Making the all-time family favorite Singapore Chicken that has become the most requested thing that I cook, and my trade-mark dish. Family and friends visiting for the holidays so more reason to make everyone’s favorite dish and covert some virgins.
Chicken poached in a chicken broth loaded with garlic and ginger, then shredded. Basmati rice boiled in the same chicken broth with loads of added garlic, ginger and onion. Then served with the broth, Togarashe sauce and Chinese 5 Spice salt, some spring onions and for those who don’t have the gene, fresh coriander. Such a rollercoaster of flavour from the base of the broth, the tenderness of the chicken, the rice when it’s cooked just right, and the spiciness of the sauce and the 5-spice salt.
With this one I served a Bellevue Wine Estate 2020 Malbec which went perfectly with the strong and aromatic flavours. I chose a Malbec because it’s Rhein’s favorite varietal, but the one he pointed out on my rack as his best of alll time wasn’t a latch on the Bellevue. It’s velvety smooth and hits the delicate point between tart and frikkin’ fabulous so perfectly. Among my favorite Malbecs.
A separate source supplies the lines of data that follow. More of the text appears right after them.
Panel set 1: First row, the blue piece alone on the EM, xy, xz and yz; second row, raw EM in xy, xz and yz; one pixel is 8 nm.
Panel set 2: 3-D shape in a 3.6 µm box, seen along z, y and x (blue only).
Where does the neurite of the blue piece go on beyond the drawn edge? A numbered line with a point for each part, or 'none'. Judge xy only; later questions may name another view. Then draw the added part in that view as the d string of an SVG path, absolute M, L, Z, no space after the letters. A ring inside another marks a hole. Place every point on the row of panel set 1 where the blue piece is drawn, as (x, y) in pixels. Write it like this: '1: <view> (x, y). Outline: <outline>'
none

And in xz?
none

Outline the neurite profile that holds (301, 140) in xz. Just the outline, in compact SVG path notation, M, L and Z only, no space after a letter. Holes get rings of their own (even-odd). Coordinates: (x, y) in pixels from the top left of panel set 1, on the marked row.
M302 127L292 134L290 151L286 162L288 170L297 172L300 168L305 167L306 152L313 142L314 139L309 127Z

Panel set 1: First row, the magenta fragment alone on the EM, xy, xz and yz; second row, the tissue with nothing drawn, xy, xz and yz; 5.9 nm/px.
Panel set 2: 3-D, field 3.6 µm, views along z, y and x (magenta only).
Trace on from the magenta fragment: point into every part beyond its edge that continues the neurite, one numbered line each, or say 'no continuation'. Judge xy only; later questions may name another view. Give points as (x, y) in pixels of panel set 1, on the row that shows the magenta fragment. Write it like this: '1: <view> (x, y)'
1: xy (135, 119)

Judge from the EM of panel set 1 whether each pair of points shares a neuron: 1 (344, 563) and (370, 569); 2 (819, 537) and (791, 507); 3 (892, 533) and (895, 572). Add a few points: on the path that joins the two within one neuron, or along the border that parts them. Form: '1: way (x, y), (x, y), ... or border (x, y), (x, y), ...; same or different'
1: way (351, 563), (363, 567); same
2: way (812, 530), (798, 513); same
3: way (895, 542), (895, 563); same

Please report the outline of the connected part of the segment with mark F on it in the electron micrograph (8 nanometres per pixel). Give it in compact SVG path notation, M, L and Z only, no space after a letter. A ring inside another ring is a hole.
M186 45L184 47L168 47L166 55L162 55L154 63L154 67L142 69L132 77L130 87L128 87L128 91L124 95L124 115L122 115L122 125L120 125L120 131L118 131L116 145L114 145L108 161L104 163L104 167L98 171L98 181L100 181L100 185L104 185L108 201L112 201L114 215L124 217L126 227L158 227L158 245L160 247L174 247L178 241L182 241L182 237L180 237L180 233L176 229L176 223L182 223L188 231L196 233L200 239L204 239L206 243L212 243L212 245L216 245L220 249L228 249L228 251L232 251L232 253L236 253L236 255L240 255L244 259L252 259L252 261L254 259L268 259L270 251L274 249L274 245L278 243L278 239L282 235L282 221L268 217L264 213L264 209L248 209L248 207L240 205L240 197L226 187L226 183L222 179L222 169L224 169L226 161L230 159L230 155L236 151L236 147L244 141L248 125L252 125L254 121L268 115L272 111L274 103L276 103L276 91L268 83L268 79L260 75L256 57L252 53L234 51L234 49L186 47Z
Oh, and of course there’s the actual cooking which was carried by one of my other favorites, Oldenburg Wine Estate Chardonnay 2021, one of the most well rounded Chardonnays I’ve encountered, and the perfect cooking companion. What else do you do while you’re waiting for things to boil but delve deep into that mildly wooded butterscotch perfection. Thanks Nic – you rock! I may need to order another case before the holiday is over, especially if anyone places an order for a reprise.
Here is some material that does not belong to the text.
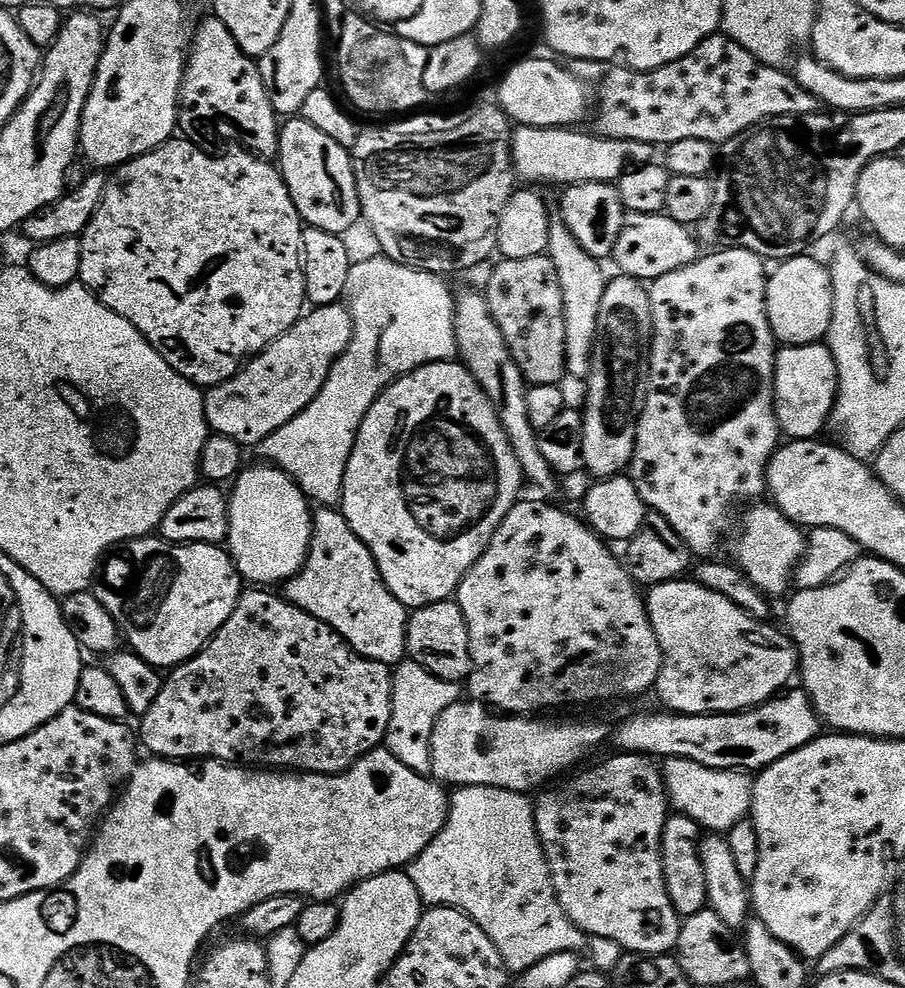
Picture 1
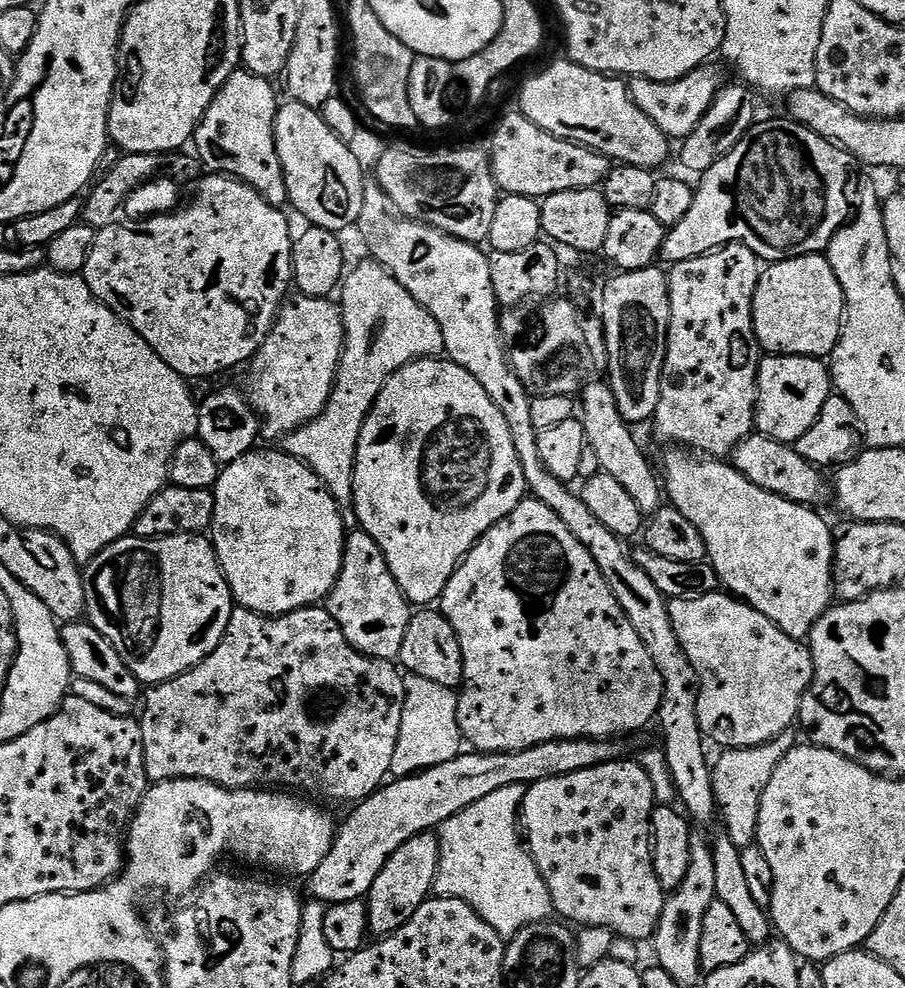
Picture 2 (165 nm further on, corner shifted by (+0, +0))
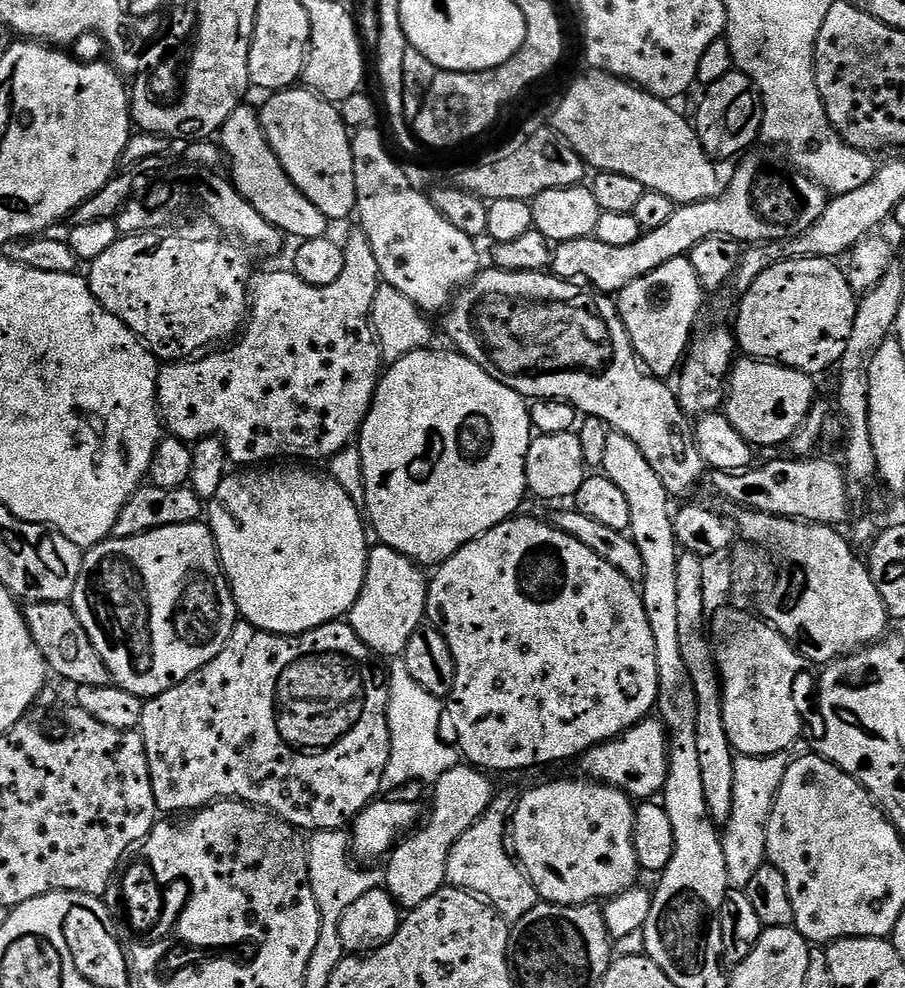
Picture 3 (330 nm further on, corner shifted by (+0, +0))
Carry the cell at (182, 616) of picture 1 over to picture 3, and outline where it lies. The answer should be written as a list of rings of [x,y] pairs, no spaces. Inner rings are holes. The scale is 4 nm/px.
[[[204,522],[186,526],[166,526],[158,530],[150,530],[134,538],[122,538],[121,540],[109,538],[103,544],[95,544],[94,547],[84,552],[82,570],[78,574],[78,582],[74,586],[74,594],[70,603],[78,614],[82,626],[86,626],[86,634],[90,634],[90,642],[94,642],[94,650],[102,654],[102,662],[106,662],[110,670],[112,683],[117,688],[141,698],[160,696],[166,690],[178,686],[178,682],[190,678],[190,674],[194,674],[202,666],[206,666],[206,662],[210,662],[224,649],[230,634],[238,623],[236,599],[232,597],[232,587],[229,586],[228,578],[224,575],[224,568],[220,565],[220,552],[216,549],[216,539],[211,527]]]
Btw, Liam Tomlin’s chefs warehouse and cookery school – at some point I’m going to have to thank you in person for helping to make me so popular in my kitchen. Can’t take all the credit, it’s your recipe, man.
Okay, back to the kitchen now to replenish the chicken stock for the freezer and the Togarashe sauce. Annie will forgive me for using every utensil and pot once again.